(I have already written an answer but I felt it only complicates things; Hopefully, this new attempt will be better)
(In this answer's terminology it is the Sun that moves around the Earth.)
There are two factors that determined the time the Sun spends above the horizon:
- how much it moves Eastward in RA - the longer it goes the longer the day.
- How much it moves away or towards the celestial equator (i.e., toward declination 0): if it moves away it makes the day longer. if it moves towards the day is shorter. (Let's assume we deal only with Summer days where the declination is Negative in Southern Hemisphere and Positive if the North)
When the Sun moves faster (when near the perihelion) then it means both factors are amplified; but the amplified second-factor effect might have a positive or negative impact on the length of the day.
If that was not enough, One should not that those two factors are not independent: bigger movement in declination means smaller movement in RA and vice versa. this has nothing to do with the "speed amplifier" mentioned above.

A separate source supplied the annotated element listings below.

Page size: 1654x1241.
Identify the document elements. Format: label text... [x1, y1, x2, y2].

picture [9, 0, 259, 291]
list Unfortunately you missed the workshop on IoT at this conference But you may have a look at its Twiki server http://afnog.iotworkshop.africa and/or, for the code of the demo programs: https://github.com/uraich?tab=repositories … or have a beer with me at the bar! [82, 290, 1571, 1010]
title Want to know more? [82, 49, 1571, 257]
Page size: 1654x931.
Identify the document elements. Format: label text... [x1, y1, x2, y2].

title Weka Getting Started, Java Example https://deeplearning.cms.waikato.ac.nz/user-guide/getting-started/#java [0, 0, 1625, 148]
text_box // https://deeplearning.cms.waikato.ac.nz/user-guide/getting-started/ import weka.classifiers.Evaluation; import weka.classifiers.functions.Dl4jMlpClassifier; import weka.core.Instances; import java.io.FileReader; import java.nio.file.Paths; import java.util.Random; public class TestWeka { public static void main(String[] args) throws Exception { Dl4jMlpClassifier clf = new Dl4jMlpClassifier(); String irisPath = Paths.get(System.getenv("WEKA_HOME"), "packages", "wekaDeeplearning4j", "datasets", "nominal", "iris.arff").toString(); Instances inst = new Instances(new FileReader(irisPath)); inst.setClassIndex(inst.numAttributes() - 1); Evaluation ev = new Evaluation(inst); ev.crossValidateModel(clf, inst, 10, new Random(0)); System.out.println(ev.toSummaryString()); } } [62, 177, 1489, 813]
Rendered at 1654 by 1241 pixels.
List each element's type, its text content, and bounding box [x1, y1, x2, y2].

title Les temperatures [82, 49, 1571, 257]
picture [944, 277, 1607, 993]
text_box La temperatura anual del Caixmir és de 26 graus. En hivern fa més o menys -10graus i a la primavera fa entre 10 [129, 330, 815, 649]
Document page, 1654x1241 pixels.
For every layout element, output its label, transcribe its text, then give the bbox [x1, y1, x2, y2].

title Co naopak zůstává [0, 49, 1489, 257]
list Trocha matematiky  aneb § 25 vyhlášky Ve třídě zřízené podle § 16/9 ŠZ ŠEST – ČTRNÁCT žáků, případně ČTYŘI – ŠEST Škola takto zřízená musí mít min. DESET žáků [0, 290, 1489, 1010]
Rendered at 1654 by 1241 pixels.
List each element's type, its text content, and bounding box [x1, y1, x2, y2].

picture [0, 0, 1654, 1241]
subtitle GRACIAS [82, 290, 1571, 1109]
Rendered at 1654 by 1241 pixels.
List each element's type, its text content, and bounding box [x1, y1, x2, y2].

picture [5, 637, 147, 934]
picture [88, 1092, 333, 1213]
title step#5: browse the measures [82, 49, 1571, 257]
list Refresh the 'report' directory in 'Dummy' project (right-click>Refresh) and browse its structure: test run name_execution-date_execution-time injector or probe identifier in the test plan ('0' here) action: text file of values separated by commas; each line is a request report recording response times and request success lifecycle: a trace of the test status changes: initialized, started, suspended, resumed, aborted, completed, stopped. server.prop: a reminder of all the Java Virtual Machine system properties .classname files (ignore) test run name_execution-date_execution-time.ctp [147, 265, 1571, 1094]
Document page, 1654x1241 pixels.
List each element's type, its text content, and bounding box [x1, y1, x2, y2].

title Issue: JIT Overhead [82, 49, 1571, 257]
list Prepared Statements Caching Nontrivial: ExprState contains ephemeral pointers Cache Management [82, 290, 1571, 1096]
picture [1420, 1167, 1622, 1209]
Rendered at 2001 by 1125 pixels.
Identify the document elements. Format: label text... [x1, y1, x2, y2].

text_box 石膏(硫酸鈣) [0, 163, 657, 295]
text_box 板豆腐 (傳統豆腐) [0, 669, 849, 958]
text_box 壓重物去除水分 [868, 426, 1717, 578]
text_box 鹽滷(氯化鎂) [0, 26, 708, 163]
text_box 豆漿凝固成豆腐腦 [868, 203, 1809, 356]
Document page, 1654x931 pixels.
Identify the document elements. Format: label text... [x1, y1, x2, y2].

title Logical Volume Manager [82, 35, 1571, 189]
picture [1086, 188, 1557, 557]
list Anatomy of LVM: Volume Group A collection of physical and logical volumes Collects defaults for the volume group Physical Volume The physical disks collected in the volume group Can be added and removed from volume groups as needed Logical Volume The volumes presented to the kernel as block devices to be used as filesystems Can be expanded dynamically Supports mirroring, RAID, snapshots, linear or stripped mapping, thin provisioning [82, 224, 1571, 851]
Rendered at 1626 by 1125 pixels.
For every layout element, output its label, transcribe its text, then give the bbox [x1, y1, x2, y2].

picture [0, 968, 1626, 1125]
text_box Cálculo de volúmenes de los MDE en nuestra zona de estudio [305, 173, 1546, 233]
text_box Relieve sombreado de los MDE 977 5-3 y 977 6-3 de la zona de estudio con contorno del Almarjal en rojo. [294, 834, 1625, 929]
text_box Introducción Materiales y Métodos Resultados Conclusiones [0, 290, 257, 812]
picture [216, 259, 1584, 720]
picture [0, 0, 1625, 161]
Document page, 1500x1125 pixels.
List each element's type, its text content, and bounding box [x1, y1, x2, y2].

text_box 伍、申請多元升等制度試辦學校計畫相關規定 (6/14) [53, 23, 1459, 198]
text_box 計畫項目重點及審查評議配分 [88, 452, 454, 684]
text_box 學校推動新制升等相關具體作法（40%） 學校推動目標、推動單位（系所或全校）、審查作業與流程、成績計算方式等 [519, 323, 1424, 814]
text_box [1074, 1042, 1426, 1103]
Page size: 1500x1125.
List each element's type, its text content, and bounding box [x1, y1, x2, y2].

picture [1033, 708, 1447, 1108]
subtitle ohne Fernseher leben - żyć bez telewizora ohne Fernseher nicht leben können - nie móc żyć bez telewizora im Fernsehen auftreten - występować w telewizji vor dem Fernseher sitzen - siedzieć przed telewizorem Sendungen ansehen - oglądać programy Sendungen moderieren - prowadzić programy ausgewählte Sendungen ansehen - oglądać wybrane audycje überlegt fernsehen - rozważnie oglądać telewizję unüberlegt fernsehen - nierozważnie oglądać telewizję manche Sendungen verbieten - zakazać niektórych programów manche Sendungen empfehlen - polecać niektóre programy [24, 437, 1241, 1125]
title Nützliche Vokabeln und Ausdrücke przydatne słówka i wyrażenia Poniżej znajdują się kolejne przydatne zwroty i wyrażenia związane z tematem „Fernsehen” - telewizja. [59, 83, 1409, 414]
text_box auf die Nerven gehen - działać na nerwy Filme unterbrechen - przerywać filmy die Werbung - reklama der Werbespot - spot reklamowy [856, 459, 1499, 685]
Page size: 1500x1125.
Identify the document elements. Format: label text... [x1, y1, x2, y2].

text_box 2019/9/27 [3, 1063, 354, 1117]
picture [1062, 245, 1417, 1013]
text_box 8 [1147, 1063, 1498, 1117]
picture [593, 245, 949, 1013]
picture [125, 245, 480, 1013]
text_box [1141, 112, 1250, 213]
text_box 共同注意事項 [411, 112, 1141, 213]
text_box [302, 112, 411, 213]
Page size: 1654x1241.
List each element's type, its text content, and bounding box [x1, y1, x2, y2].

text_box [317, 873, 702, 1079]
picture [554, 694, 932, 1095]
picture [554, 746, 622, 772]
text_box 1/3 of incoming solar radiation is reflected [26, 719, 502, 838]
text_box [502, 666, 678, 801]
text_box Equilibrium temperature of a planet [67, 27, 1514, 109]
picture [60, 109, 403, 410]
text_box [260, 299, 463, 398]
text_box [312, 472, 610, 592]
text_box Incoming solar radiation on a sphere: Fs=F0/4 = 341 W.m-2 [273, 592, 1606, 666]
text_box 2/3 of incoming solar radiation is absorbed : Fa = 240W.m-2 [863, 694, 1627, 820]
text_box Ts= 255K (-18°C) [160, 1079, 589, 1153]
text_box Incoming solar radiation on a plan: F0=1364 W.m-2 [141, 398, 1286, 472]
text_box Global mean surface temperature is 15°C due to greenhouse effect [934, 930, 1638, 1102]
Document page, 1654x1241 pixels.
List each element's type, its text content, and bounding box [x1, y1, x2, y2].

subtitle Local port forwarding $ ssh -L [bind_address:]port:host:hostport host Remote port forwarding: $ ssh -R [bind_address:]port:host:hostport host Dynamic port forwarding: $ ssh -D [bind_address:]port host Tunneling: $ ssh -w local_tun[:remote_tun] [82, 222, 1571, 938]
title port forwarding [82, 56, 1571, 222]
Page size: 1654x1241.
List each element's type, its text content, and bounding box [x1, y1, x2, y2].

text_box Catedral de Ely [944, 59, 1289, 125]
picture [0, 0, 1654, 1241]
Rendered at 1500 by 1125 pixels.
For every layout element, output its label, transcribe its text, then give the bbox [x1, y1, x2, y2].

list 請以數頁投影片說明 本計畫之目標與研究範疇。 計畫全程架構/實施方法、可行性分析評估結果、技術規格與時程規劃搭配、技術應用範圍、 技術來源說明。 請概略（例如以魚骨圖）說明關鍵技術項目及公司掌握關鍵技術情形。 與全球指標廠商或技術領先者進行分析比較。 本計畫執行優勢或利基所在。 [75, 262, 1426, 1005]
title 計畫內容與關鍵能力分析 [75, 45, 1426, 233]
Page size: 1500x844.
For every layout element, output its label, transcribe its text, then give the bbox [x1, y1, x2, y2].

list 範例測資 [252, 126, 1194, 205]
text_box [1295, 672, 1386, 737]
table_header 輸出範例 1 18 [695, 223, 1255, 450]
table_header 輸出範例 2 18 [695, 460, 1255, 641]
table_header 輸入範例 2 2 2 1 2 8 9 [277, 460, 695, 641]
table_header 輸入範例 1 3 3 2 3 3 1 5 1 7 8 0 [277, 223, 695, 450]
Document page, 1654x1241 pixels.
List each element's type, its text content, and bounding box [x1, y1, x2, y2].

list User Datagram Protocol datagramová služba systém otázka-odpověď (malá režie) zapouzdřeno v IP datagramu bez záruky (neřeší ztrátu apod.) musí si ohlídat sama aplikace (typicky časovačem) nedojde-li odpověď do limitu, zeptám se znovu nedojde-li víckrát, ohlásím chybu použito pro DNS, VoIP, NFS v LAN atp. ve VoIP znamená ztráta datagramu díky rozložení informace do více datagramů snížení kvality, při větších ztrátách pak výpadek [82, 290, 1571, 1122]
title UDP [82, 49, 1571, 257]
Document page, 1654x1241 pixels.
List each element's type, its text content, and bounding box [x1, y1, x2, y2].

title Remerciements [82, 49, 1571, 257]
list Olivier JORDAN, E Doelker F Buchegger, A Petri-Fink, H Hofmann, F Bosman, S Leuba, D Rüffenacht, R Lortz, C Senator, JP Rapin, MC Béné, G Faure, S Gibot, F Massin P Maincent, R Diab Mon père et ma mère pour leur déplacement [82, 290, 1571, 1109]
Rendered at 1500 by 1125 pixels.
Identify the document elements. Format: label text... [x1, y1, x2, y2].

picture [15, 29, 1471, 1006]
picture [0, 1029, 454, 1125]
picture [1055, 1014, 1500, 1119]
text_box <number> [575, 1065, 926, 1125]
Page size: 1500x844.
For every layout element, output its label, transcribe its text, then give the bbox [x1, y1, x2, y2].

There is yet another big catch: the influence of each factor varies as a function of the latitude we are in. in the Equator only factor (1) counts and at the poles only factor (2) counts. (this is because at the Equator the declination circles are perpendicular to the horizon, hence movement in declination won't change the altitude or the day length).
Let's try to look at a specific example our day will be 26 Jan in Southern latitude. when the Sun is quite fast (the perihelion 4 Jan). We should consider our two factors. First, we should note that the internal division (as we said there are dependent) makes the RA component stronger on this day than average. So far for Factor (1) the RA has very strong movement to make the day longer! (both the internal division and the speed - it could be seen in this graph, thanks to @PM2Ring - both dash lines are low)
But as for factor (2) it has a negative impact on the day length since after 21 Dec the declination goes closer to the equator. On one hand, this factor is mitigated, as we said, on account of the internal division, but on the other hand, it is amplified because the Sun is fast.
So we have conflicting influences of our two factors. On small Southern latitudes, clearly, the winner is the first factor resulting in a longer Summer day, but as we go closer to the South pole it becomes less obvious.
Let's take a look at Peter I Island (latitude 68 South) rise and set time in January. On 26 Jan the day length becomes shorter by 15 minutes or ~900 seconds. we are faster than the equivalent day of Norther Summer by about 2% that's about 18 seconds. The RA gain must be very small on this day (on the equator it makes the day no longer than 8 seconds; so in Peter I Island, this effect is probably around 1 second.). So overall on this day in Peter Island, the faster movement of the Sun actually makes the day a little shorter by several seconds.
The point being made in this long post is that this is not all about the speed of the Sun and there are other factors the determine the length of the day.